3. Regarding the above requests of the Appellant, the Board considers it appropriate to enquire whether a procedural irregularity has occurred on the part of the Opposition Division which would justify remitting the case to the latter instance and reimbursement of the appeal fee.

4. The examination of an opposition is governed by Article 101(2) EPC, which requires that "the Opposition Division shall invite the parties, as often as necessary, to file observations, within a period to be fixed by the Opposition Division, on communications from another party or issued by itself".

In the present case, no invitation to file observations in reply to the Respondent's observations dated 4 December 1990 was issued by the Opposition Division prior to the issue of its decision.

The Appellant has contended that it was in fact "necessary" in the circumstances of the case for the Opposition Division to invite observations from him, before issuing a decision revoking the patent on the basis of such observations and the new documents referred to therein.

5. In these circumstances, the preliminary concern is to consider the relationship between Article 101(2) EPC and Article 113(1) EPC.

The provision in Article 113(1) that "decisions of the EPO may only be based on grounds or evidence on which the parties concerned have had an opportunity to present their comments" was recognised in Decision J 20/85 (OJ 1987, 102) as being "of fundamental importance for ensuring a fair procedure between the EPO and parties conducting proceedings before it". Nevertheless, the fact that in a particular case Article 113(1) EPC has been complied with does not necessarily mean that the procedure in that case has been "fair".

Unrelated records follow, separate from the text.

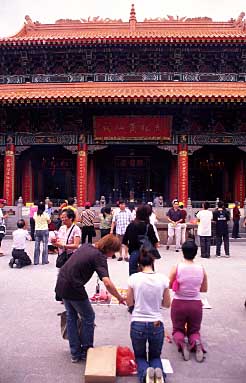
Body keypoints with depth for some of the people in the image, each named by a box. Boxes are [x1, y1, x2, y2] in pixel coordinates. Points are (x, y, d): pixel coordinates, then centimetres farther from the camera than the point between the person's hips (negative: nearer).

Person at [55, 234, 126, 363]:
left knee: (71, 317, 20)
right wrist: (120, 298, -18)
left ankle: (75, 353, 29)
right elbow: (107, 283, -29)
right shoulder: (99, 256, -17)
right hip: (74, 288, -8)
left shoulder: (86, 246, 7)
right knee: (88, 317, 13)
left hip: (61, 284, 8)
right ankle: (86, 352, 22)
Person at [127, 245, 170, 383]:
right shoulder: (163, 279, -7)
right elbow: (167, 304, 4)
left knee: (140, 356, 22)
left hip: (138, 324, -1)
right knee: (155, 356, 25)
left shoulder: (134, 278, -10)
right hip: (157, 325, 1)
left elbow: (129, 303, 1)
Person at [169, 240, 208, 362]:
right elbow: (204, 289, 5)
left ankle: (182, 341, -14)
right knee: (194, 331, 23)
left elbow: (169, 286, -3)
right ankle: (196, 343, -13)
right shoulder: (201, 269, -7)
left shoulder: (176, 267, -15)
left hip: (178, 304, -1)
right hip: (196, 305, 1)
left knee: (178, 330, 22)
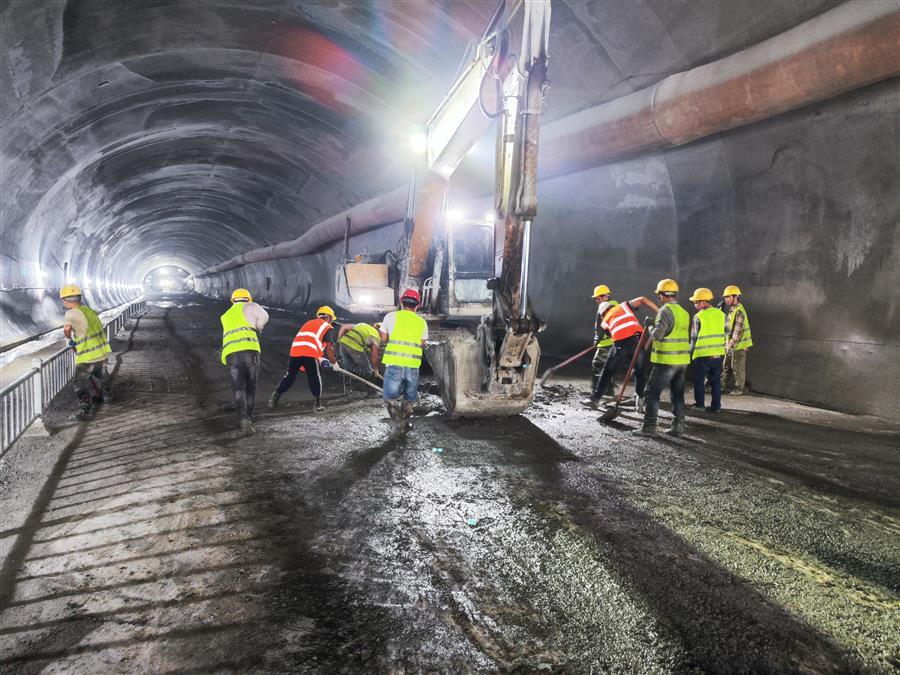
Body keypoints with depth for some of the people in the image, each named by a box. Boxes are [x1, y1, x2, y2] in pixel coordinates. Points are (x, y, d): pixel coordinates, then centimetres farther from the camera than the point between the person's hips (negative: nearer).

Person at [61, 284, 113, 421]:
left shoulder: (72, 313, -11)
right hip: (103, 353, 7)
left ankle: (86, 411, 3)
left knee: (81, 385, 5)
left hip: (87, 357, -7)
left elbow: (66, 329, -28)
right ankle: (107, 396, 51)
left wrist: (70, 339, -6)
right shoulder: (90, 310, 10)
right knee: (102, 376, 31)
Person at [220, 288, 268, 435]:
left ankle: (243, 419, -23)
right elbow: (264, 317, 3)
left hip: (230, 354, 3)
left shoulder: (226, 316, 32)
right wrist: (257, 328, 20)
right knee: (250, 386, 14)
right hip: (249, 350, -2)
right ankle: (248, 418, 20)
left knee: (238, 388, -3)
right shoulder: (250, 306, 17)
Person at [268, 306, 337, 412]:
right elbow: (329, 348, 3)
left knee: (290, 376, 18)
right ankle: (317, 404, 8)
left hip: (295, 351, 5)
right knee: (315, 378, 7)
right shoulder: (328, 327, 13)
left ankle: (275, 396, 19)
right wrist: (333, 361, 17)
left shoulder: (309, 323, 32)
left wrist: (320, 359, 34)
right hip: (310, 354, -5)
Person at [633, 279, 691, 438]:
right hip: (682, 360, 8)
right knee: (678, 394, 13)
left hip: (666, 360, -8)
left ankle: (649, 427, -3)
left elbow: (657, 334, -20)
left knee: (652, 393, -2)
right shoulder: (684, 312, 12)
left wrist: (651, 329, -1)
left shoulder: (665, 310, -13)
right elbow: (687, 336, 18)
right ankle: (678, 427, 16)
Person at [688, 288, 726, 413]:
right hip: (718, 354, 5)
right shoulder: (721, 314, 4)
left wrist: (691, 351, 8)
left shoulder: (698, 317, -11)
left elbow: (694, 337, -6)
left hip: (702, 355, -5)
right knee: (715, 381, 13)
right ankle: (716, 406, 14)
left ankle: (699, 404, 14)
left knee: (699, 380, 9)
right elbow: (726, 333, 12)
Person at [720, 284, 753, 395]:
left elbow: (738, 331, -22)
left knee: (738, 368, 0)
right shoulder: (732, 310, 14)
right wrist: (727, 343, 20)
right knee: (726, 366, 15)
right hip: (731, 345, 10)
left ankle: (739, 389, 9)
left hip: (738, 345, -10)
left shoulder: (739, 311, -18)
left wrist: (732, 344, -22)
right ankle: (723, 386, 23)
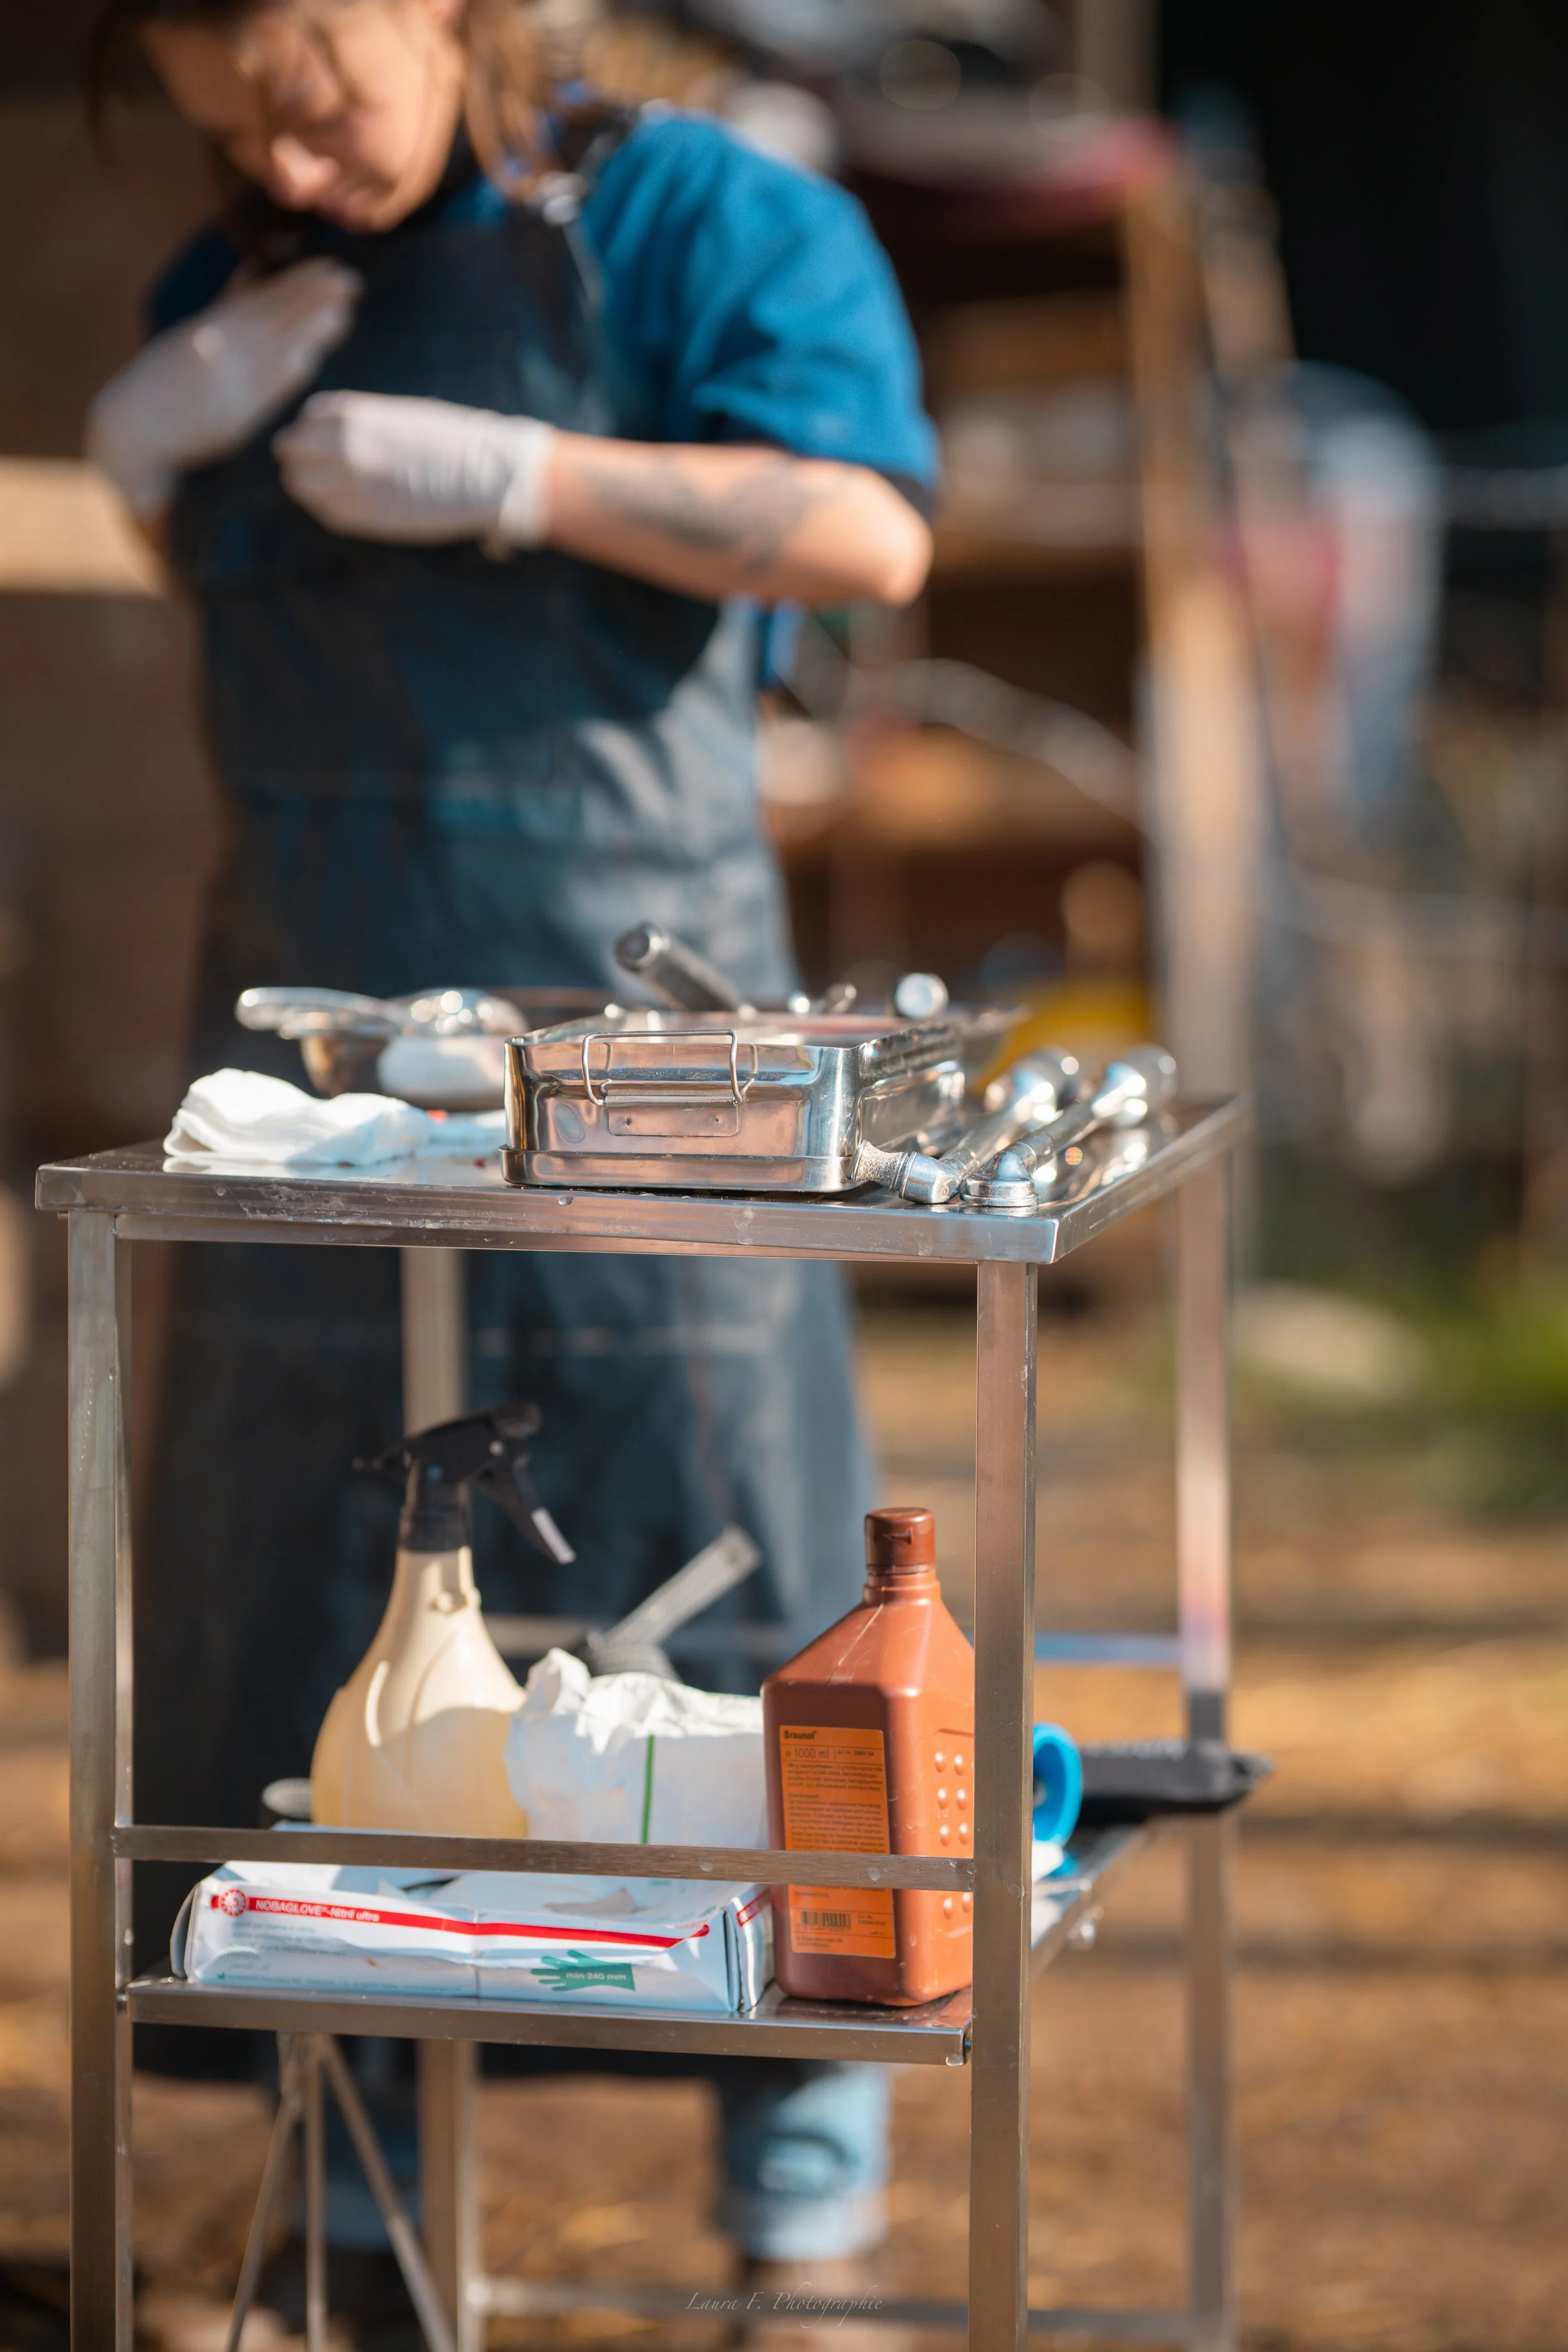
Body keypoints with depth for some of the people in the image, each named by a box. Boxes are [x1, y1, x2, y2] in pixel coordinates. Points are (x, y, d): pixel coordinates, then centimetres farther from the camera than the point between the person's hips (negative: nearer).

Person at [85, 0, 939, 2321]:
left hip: (626, 998, -5)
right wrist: (143, 438, -2)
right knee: (314, 1515, 7)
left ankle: (807, 2068, 14)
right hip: (318, 1012, 5)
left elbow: (864, 531, -17)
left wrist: (504, 478, -20)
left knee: (712, 1523, 1)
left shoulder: (693, 216, -4)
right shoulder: (236, 283, 13)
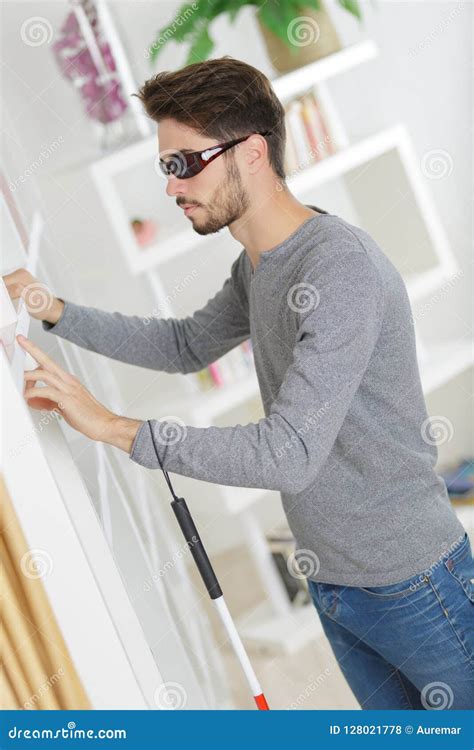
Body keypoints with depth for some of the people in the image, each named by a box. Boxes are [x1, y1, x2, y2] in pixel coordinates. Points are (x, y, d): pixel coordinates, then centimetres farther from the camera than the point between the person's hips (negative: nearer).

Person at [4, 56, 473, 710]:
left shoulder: (340, 264, -26)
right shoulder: (257, 268, 3)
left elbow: (290, 454, -32)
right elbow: (188, 346, 19)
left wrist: (112, 426, -27)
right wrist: (55, 311, 8)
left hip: (411, 583, -8)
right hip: (330, 582, 8)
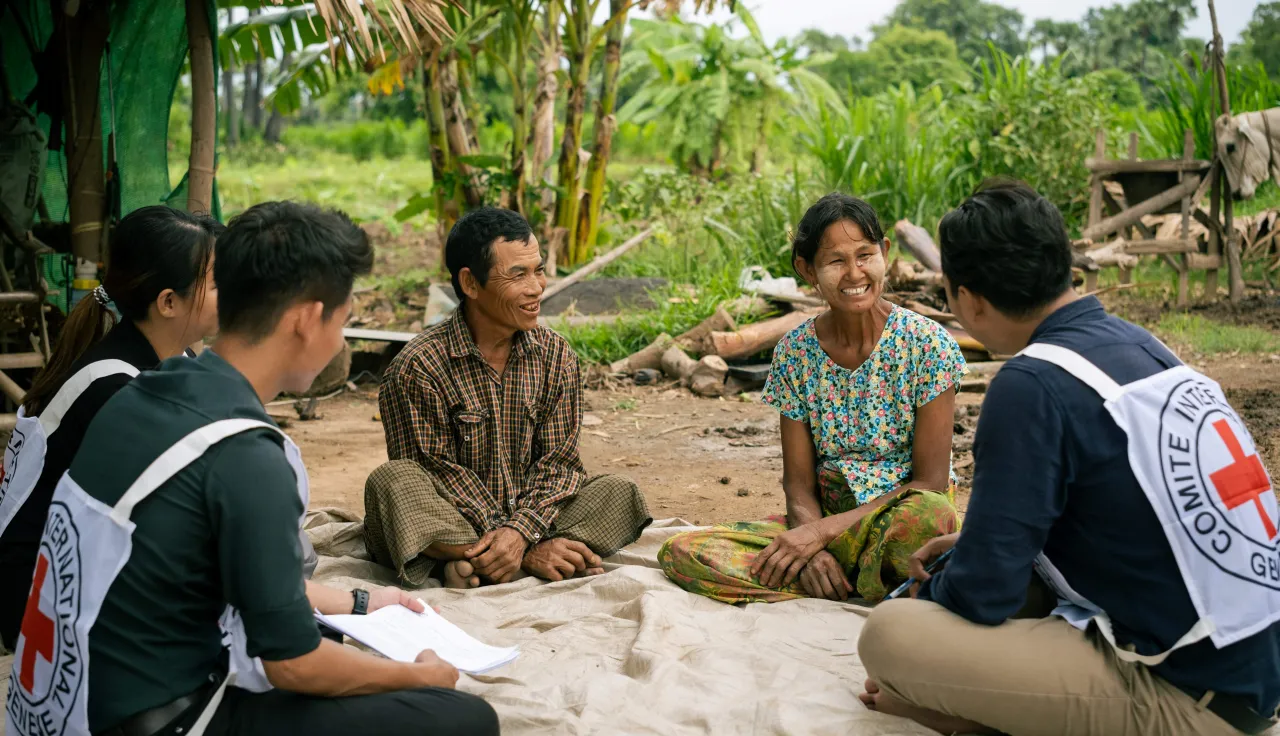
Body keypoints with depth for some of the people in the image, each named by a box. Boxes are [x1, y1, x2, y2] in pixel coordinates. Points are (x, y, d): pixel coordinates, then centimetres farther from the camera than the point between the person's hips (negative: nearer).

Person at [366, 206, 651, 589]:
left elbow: (558, 460, -3)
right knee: (391, 482, -31)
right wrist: (528, 550, -22)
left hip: (529, 516, 4)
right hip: (449, 526, -4)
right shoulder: (419, 366, -14)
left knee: (619, 493, -16)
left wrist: (521, 530, -24)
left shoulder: (556, 356, 1)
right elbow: (439, 473, -15)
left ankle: (474, 565, -28)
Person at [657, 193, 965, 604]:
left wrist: (823, 530, -18)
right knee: (680, 554, -18)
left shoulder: (927, 344, -8)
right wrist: (812, 549, -21)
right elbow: (799, 485, 2)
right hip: (824, 520, 4)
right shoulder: (794, 352, 2)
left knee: (928, 515, -42)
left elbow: (931, 483, -11)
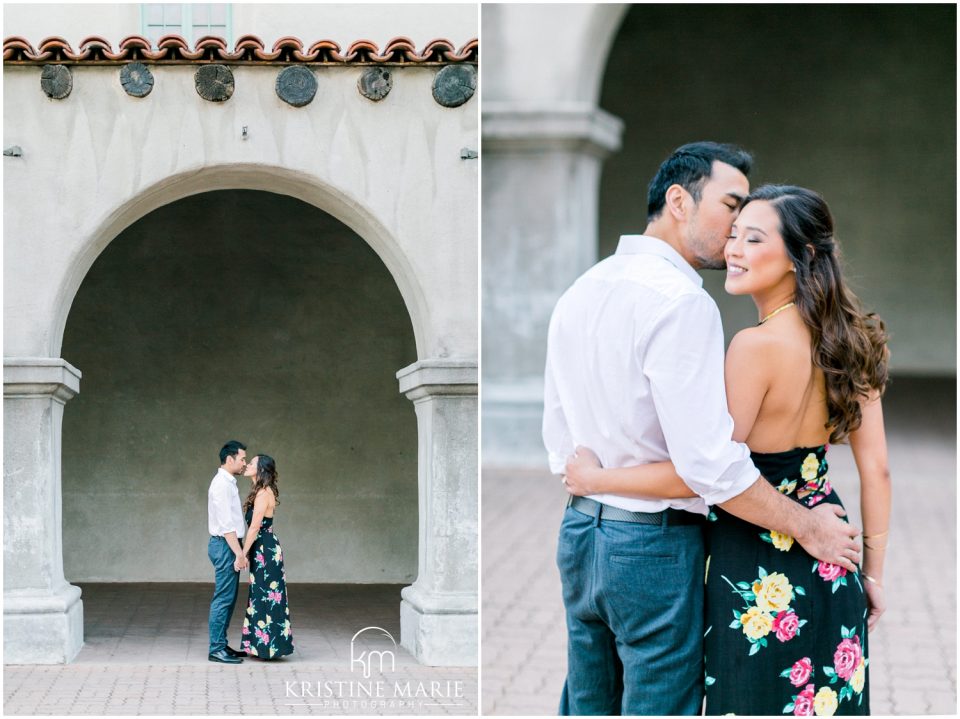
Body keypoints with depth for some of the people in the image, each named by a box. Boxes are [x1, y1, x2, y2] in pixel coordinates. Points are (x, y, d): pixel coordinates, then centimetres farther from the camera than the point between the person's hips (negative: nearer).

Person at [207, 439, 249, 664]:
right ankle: (216, 649, -5)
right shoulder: (221, 484, -16)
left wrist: (239, 551, 19)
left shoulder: (228, 483, 16)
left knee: (228, 599, 12)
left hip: (229, 546, 10)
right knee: (223, 598, -8)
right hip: (225, 545, -10)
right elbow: (225, 523, -21)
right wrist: (239, 552, -22)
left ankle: (221, 645, 17)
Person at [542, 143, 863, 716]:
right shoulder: (681, 301, -18)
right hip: (655, 543, -9)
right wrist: (806, 526, -13)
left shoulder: (579, 293, 9)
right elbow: (710, 463, -23)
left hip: (579, 533, 9)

The right to fair procedure and a fair hearing is one of the principles of procedural law generally recognised in the Contracting States, and has to be taken into account by the EPO under Article 125 EPC.

In the opinion of the Board, even if Article 113(1) EPC has been literally complied within a particular case, it is "necessary" for the EPO to invite a party pursuant to Article 101(2) EPC to file observations on a communication from another party or issued by itself, if the failure so to invite that party would result in unfair procedure or a violation of the principle of good faith. In this connection, it is of fundamental importance that a party to proceedings should not be taken by surprise by the grounds or evidence on which an adverse decision is based (see Decision T 669/90, OJ EPO 1992, 739, for example).

6. In the present case, as far as document E-9 filed by the Respondent with a letter dated 4 December 1990 is concerned, the Board is of the opinion that the communication issued on 14 December 1990 disclosing copies of this document and of the enclosed letter under cover of EPO Form 2937.1 with the boxes "Take note", and "File observations within a period" left uncrossed, could have misled the Appellant into believing that there was no need to defend his interests by filing observations in reply to this communication.

If the EPO intends to consider any evidence in view of its relevance in a decision, then in the absence of observations upon such document by the Patentee, the EPO should invite him, pursuant to Article 101(2) EPC, to present his comments by filing observations, before the case can be decided on the basis of such evidence (Article 113(1) EPC).

In the Board's view the procedure followed by the Opposition Division in the present case was not a fair procedure, and the general principle of good faith governing the relationship between the EPO and parties to proceedings before it was violated in the particular circumstances of this case, having regard to the failure by the Opposition Division to invite the Appellant to file observations before the decision dated 18 April 1991 was issued.

7. For the reasons set out above, the Board deems the appeal to be allowable and orders reimbursement of the appeal fees under Rule 67 EPC in view of the substantial procedural violation which occurred.


For these reasons, it is decided that:

1. The decision of the Opposition Division is set aside.

2. The case is remitted to the first instance for further consideration.

3. The appeal fee is to be refunded.